**Extracted records:**
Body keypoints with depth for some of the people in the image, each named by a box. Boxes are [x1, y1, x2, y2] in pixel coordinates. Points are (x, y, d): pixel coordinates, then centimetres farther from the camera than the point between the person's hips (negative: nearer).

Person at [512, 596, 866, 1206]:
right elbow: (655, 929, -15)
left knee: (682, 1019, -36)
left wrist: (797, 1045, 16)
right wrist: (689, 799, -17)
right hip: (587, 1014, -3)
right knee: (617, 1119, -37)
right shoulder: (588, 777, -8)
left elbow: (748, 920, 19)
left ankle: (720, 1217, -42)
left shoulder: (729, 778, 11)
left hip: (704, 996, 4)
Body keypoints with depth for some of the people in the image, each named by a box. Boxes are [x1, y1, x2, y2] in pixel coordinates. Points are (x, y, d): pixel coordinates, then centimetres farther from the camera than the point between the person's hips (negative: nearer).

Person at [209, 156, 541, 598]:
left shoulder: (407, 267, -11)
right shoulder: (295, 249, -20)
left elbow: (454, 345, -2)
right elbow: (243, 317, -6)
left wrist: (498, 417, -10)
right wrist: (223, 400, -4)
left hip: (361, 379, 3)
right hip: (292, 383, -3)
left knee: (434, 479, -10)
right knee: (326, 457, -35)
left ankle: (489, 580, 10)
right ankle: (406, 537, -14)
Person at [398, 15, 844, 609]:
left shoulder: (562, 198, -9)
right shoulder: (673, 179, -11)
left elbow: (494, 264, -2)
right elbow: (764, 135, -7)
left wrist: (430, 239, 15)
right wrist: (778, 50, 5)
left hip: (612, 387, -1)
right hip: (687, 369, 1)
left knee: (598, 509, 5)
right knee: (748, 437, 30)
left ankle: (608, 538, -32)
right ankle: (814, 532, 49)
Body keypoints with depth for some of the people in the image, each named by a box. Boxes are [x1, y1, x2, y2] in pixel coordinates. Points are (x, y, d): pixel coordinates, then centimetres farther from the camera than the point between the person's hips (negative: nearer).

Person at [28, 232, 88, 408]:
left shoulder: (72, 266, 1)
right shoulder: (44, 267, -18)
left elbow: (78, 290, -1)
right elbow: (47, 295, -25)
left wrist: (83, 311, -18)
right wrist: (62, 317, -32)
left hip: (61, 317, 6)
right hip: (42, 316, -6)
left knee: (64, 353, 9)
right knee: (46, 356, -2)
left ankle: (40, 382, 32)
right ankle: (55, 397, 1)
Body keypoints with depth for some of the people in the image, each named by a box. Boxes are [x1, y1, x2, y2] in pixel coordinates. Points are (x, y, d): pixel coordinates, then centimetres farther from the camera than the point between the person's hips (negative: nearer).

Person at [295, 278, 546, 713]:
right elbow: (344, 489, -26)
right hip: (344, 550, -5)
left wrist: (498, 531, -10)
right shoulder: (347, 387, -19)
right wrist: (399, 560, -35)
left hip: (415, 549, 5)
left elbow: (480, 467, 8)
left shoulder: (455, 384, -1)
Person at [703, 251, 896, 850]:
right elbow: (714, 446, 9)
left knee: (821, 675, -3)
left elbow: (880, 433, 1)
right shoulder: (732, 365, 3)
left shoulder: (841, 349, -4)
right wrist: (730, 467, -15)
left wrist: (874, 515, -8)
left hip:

**What you are asked to do:**
Gather up every line in the data above that contains the word "elbow", copying each one.

**Answer:**
right elbow: (655, 929, -15)
left elbow: (748, 920, 19)
left elbow: (454, 345, -2)
right elbow: (243, 317, -6)
left elbow: (494, 264, -2)
right elbow: (764, 135, -7)
left elbow: (78, 290, -1)
right elbow: (47, 295, -25)
right elbow: (344, 489, -26)
left elbow: (480, 467, 8)
right elbow: (714, 446, 9)
left elbow: (880, 433, 1)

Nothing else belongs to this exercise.